Jacob Noseworthy

The following is a revised and enlarged version of an article which I wrote for the fourth volume of the Encyclopedia of Newfoundland and Labrador in 1993.

NOSEWORTHY, JACOB (1878-1955). Pentecostal layman. Born St. John’s. Married Marie Hudson of St. John’s. As a young man, Noseworthy emigrated to the United States. After working for several years with the Green Shipyards as an engineer, he returned to St. John’s, where he worked until retirement with Harvey and Company. A Methodist, he experienced religious conversion during an evangelistic campaign Victoria Booth-Clibborn Demarest (1889-1982), granddaughter of Salvation Army cofounders William and Catherine Mumford Booth, conducted in St. John’s in Gower Street Methodist Church in 1919. Sometime before 1925, Noseworthy joined Bethesda Mission, the first Pentecostal meeting place in Newfoundland, located on Gower Street in the capital city.
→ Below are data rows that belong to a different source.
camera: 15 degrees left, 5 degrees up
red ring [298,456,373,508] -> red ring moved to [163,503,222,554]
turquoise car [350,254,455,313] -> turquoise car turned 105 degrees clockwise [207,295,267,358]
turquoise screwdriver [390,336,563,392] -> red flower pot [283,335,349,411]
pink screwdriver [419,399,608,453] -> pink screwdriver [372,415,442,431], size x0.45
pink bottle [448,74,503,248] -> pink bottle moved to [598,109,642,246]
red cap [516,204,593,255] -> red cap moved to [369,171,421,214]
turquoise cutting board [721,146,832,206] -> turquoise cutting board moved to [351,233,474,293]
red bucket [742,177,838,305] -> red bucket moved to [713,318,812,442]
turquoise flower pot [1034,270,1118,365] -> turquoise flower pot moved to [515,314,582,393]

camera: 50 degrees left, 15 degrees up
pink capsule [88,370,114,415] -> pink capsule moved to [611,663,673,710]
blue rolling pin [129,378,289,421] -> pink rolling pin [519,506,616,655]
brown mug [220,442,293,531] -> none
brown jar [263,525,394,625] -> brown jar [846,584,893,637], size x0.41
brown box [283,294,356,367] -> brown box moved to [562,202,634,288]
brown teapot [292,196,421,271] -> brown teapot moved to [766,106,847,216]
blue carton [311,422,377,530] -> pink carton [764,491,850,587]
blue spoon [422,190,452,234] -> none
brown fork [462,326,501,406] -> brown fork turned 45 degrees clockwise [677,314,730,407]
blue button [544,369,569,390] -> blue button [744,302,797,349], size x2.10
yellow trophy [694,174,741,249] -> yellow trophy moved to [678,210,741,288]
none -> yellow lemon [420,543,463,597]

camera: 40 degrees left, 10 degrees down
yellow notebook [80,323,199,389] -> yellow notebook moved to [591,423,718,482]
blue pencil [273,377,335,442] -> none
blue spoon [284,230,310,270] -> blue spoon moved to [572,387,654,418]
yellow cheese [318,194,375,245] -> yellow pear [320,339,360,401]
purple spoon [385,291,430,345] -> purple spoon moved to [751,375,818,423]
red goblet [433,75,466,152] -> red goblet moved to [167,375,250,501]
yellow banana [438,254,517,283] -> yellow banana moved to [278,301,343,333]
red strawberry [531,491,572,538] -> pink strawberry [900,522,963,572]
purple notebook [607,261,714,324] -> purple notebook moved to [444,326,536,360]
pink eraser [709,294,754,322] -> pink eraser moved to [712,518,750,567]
On 19 November 1925, fifteen years after it began in Newfoundland, the Pentecostal movement was granted denominational status by the government. Noseworthy, along with farmer James Stanley and jeweller Robert C. English (1888-1942), who later became overseer of the denomination, helped to frame the Memorandum of Association, and was one of the signatories on 8 December. Jennie E. Green (letter, 9 January 1983).